Scalar functions - on where clause


Scalar functions as discussed in the last post can be a performance bottleneck.Another place where Scalar functions ( both user defined and system ) can become a performance bottleneck is when used on a where clause of the query. Scalar functions when used on a where clause of a query can make the optimizer pick a table scan, even if the index is present, making the index useless.

/****** Object:  Index [ncix_Supplier_product_customer_trans_date]   ******/
CREATE NONCLUSTERED INDEX [ncix_Supplier_product_customer_trans_date]
  ON [dbo].[Supplier_Product_Customer] ( [trans_date] ASC )
  ON [PRIMARY] 


A non clustered index on trans_date column of supplier_product_customer table has been created.When one needs to find the list of transactions for a particular day ( cutting the time part of the , the most common method of writing the query would be

SELECT *
FROM   [Supplier_Product_customer]
WHERE  Datediff(dd, [trans_date], '11/19/2009') = 0 


But,the problem with such a query is that it takes table scan instead of using the Non clustered index created on trans_date.

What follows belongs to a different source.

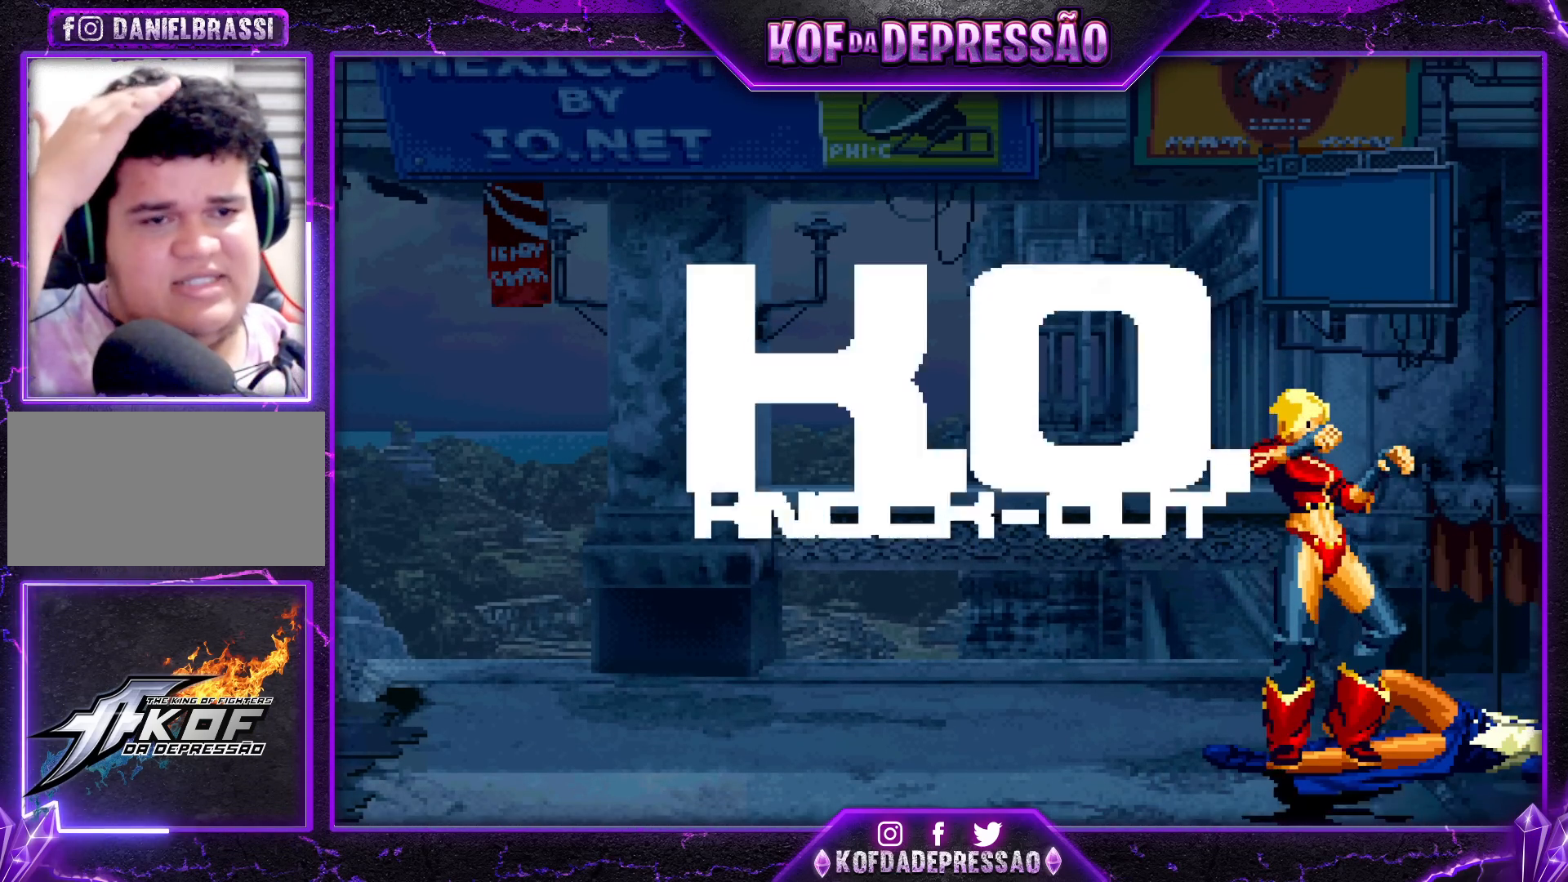
{"buttons": [], "left_stick": "center", "events": [[17, "SQUARE", "up"], [467, "CIRCLE", "down"], [500, "CIRCLE", "up"]]}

The reason is that scalar function datediff used on trans_date column stops the query analyzer from using the index.



A better way of writing it would be

SELECT *
FROM   supplier_product_customer
WHERE  trans_date >= '20091119'
       AND trans_date < '20091120' 




The picture above shows a non clustered index seek instead of table scan. There are few other common scenarios where functions can be avoided. Let me briefly list them here

* Left() string fuction can be effectively replaced by like
'str%'

* Usage of upper/lower string functions can be avoided
when the database has a case insensitive collation.
* isnull(col1,'xyz') = 'xyz' can be replaced by col1 = 'xyz'
or col1 is null

Note that OR conditions do use indexes and but at times they don't.
Please check before use.
* Getting data older than 60/n days query.
Standard way of doing it would be

Where datediff(dd, trans_date, getdate()) > 60 

Replaced by

Where trans_date < CONVERT(VARCHAR, getdate()-60, 112) 


To Conclude, one should try the best to avoid having scalar functions in where clauses.

4 comments:

Anonymous said...

Thanks for the post!

Could where clauses possibly return the wrong information?


select m.id
from table m
where m.course in
('05','06','07','08','09','10')
and m.type = 'AuditOnly'
and m.gender = 'M'


returns zero, but:


select m.id
from table m
where m.course in
('05','06','07','08','09','10')

intersect

select m.id
from table m
where m.type = 'AuditOnly'

intersect

select m.id
from table m
where m.gender = 'M'


returns a few hundred. Why the difference?

Nagaraj Venkatesan said...

Interesting comment Anony. Thanks. The difference is because the way in which intersect operates. There is no problem with where clause.

Interesct executes each part of the query individually and then prints the results like a set interesection ie prints the rows that have the same value on the select column.But interesect doesnt check whether all the 3 conditions are satisfied on the same row. Meaning interesect doesnt check whether the your m.id at all the three queries comes from the same row. As where clause applies all the conditions at one go it checks whether all the conditions are satisfied for the same row. Grab a look at the sample query posted by me below..
create table #temp(id int, c1 varchar(5),c2 varchar(5))

Insert into #temp Select 1,'A','Z'
Insert into #temp Select 1,'B','Y'
Insert into #temp Select 1,'C','X'

Select * from #temp
where id = 1 and c1 = 'B' and c2 = 'X'

Select id
from #temp where id = 1
intersect
Select id
from #temp where c1 = 'B'
intersect
Select id
from #temp where c2 = 'X'

Please post if still not clear or if you have any more doubts.

Anonymous said...

Thanks! However, what if the ID is unique?

Nagaraj Venkatesan said...

If the ID is unique, then the results for the case explained should be same.